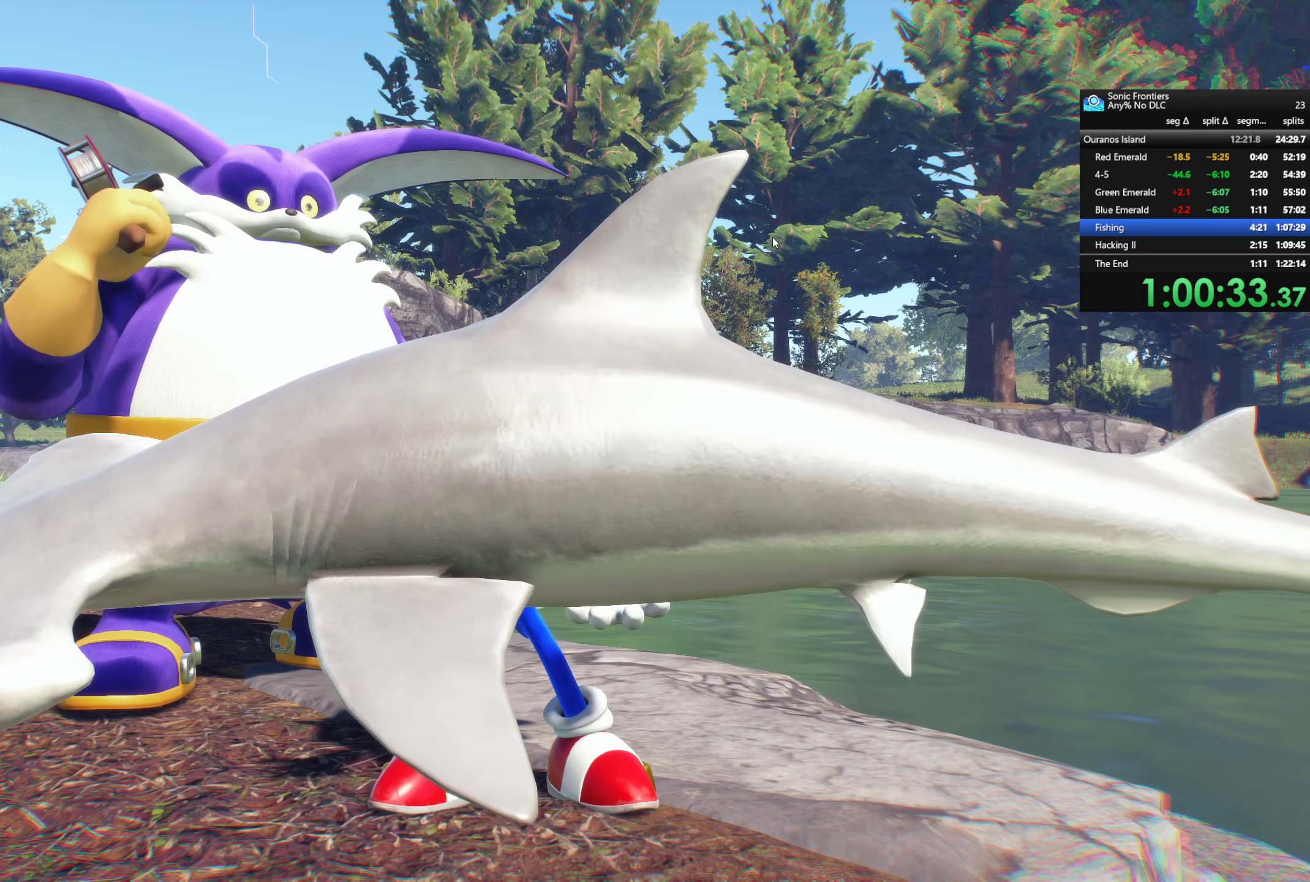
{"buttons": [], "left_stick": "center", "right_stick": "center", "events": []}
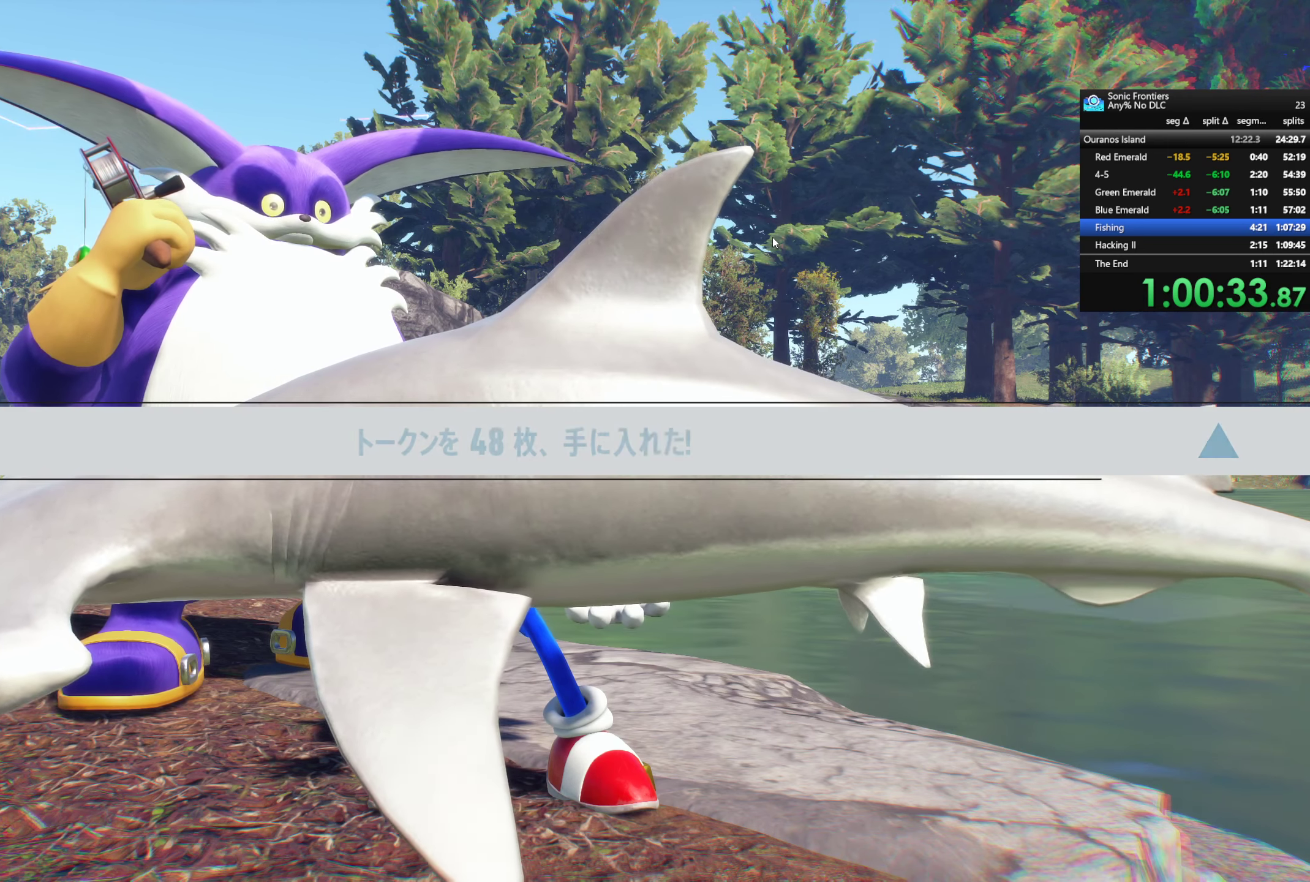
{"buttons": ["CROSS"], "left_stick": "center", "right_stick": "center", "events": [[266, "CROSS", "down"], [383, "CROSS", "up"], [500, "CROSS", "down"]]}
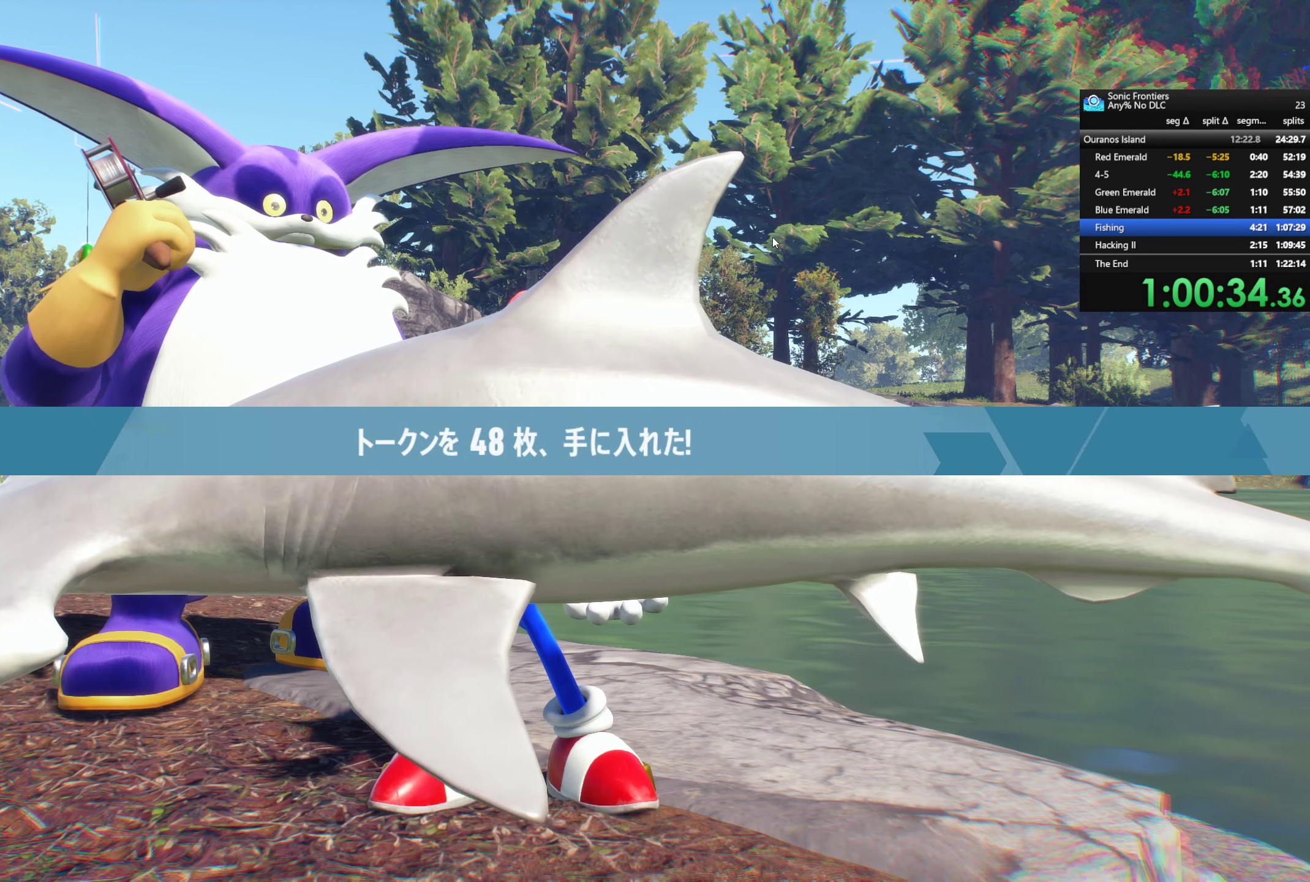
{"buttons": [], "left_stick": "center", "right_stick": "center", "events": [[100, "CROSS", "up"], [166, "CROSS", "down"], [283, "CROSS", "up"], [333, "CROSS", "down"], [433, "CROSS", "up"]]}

Work to complete:
Please retype the material in full, exactly as it reads, apart from the images.

Response to the exercise:
{"buttons": [], "left_stick": "center", "right_stick": "center", "events": []}
{"buttons": ["CROSS"], "left_stick": "center", "right_stick": "center", "events": [[266, "CROSS", "down"], [383, "CROSS", "up"], [500, "CROSS", "down"]]}
{"buttons": [], "left_stick": "center", "right_stick": "center", "events": [[100, "CROSS", "up"], [166, "CROSS", "down"], [283, "CROSS", "up"], [333, "CROSS", "down"], [433, "CROSS", "up"]]}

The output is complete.